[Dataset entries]

-*-*-

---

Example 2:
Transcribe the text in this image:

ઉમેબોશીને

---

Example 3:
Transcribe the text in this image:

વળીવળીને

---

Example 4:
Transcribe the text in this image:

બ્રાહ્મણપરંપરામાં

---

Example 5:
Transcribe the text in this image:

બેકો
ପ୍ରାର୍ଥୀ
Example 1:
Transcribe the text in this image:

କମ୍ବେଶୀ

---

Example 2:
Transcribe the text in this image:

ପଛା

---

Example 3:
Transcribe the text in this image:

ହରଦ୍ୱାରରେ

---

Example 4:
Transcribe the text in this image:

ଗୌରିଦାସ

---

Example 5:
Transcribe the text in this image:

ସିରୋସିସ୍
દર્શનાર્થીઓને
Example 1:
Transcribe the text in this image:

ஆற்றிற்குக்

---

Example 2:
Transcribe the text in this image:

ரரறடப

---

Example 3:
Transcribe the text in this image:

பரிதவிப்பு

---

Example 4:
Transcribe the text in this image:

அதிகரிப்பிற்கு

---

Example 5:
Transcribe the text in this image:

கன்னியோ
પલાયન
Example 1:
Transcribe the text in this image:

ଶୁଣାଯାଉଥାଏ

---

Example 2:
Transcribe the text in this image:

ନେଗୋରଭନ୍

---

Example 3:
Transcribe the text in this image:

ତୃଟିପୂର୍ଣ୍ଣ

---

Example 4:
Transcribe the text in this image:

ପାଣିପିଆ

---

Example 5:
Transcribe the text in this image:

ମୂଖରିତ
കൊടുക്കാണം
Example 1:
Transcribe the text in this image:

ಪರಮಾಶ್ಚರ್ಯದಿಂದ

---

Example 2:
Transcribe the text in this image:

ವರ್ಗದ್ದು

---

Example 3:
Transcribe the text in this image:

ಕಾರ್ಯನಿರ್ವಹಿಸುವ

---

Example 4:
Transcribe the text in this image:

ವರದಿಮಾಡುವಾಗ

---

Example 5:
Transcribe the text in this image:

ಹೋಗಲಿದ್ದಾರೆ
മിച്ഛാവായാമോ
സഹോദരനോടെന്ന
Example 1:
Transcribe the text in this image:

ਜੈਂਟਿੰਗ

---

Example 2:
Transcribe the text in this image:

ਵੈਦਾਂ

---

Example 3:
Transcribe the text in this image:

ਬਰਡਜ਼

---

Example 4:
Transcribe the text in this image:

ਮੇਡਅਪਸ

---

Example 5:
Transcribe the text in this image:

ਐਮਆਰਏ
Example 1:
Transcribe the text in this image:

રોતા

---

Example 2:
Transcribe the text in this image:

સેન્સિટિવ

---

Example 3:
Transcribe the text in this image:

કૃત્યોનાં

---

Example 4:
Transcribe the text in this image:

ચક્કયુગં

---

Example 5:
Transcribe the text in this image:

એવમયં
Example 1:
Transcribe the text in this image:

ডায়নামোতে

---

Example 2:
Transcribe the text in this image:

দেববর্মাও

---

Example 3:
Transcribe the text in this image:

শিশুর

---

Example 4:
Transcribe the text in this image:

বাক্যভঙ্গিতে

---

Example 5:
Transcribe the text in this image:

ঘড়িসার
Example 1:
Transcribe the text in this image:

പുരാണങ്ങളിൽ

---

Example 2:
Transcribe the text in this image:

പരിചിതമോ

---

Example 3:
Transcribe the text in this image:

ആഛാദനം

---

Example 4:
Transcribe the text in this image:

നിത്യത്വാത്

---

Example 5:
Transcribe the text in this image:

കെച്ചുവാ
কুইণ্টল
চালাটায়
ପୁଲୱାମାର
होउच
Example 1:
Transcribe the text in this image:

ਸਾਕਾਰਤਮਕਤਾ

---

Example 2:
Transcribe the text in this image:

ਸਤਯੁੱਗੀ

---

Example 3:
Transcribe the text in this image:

-*-*-

## Task item
Word for word, return each of the entries.

## Answer for the task
---

Example 2:
Transcribe the text in this image:

ઉમેબોશીને

---

Example 3:
Transcribe the text in this image:

વળીવળીને

---

Example 4:
Transcribe the text in this image:

બ્રાહ્મણપરંપરામાં

---

Example 5:
Transcribe the text in this image:

બેકો
ପ୍ରାର୍ଥୀ
Example 1:
Transcribe the text in this image:

କମ୍ବେଶୀ

---

Example 2:
Transcribe the text in this image:

ପଛା

---

Example 3:
Transcribe the text in this image:

ହରଦ୍ୱାରରେ

---

Example 4:
Transcribe the text in this image:

ଗୌରିଦାସ

---

Example 5:
Transcribe the text in this image:

ସିରୋସିସ୍
દર્શનાર્થીઓને
Example 1:
Transcribe the text in this image:

ஆற்றிற்குக்

---

Example 2:
Transcribe the text in this image:

ரரறடப

---

Example 3:
Transcribe the text in this image:

பரிதவிப்பு

---

Example 4:
Transcribe the text in this image:

அதிகரிப்பிற்கு

---

Example 5:
Transcribe the text in this image:

கன்னியோ
પલાયન
Example 1:
Transcribe the text in this image:

ଶୁଣାଯାଉଥାଏ

---

Example 2:
Transcribe the text in this image:

ନେଗୋରଭନ୍

---

Example 3:
Transcribe the text in this image:

ତୃଟିପୂର୍ଣ୍ଣ

---

Example 4:
Transcribe the text in this image:

ପାଣିପିଆ

---

Example 5:
Transcribe the text in this image:

ମୂଖରିତ
കൊടുക്കാണം
Example 1:
Transcribe the text in this image:

ಪರಮಾಶ್ಚರ್ಯದಿಂದ

---

Example 2:
Transcribe the text in this image:

ವರ್ಗದ್ದು

---

Example 3:
Transcribe the text in this image:

ಕಾರ್ಯನಿರ್ವಹಿಸುವ

---

Example 4:
Transcribe the text in this image:

ವರದಿಮಾಡುವಾಗ

---

Example 5:
Transcribe the text in this image:

ಹೋಗಲಿದ್ದಾರೆ
മിച്ഛാവായാമോ
സഹോദരനോടെന്ന
Example 1:
Transcribe the text in this image:

ਜੈਂਟਿੰਗ

---

Example 2:
Transcribe the text in this image:

ਵੈਦਾਂ

---

Example 3:
Transcribe the text in this image:

ਬਰਡਜ਼

---

Example 4:
Transcribe the text in this image:

ਮੇਡਅਪਸ

---

Example 5:
Transcribe the text in this image:

ਐਮਆਰਏ
Example 1:
Transcribe the text in this image:

રોતા

---

Example 2:
Transcribe the text in this image:

સેન્સિટિવ

---

Example 3:
Transcribe the text in this image:

કૃત્યોનાં

---

Example 4:
Transcribe the text in this image:

ચક્કયુગં

---

Example 5:
Transcribe the text in this image:

એવમયં
Example 1:
Transcribe the text in this image:

ডায়নামোতে

---

Example 2:
Transcribe the text in this image:

দেববর্মাও

---

Example 3:
Transcribe the text in this image:

শিশুর

---

Example 4:
Transcribe the text in this image:

বাক্যভঙ্গিতে

---

Example 5:
Transcribe the text in this image:

ঘড়িসার
Example 1:
Transcribe the text in this image:

പുരാണങ്ങളിൽ

---

Example 2:
Transcribe the text in this image:

പരിചിതമോ

---

Example 3:
Transcribe the text in this image:

ആഛാദനം

---

Example 4:
Transcribe the text in this image:

നിത്യത്വാത്

---

Example 5:
Transcribe the text in this image:

കെച്ചുവാ
কুইণ্টল
চালাটায়
ପୁଲୱାମାର
होउच
Example 1:
Transcribe the text in this image:

ਸਾਕਾਰਤਮਕਤਾ

---

Example 2:
Transcribe the text in this image:

ਸਤਯੁੱਗੀ

---

Example 3:
Transcribe the text in this image:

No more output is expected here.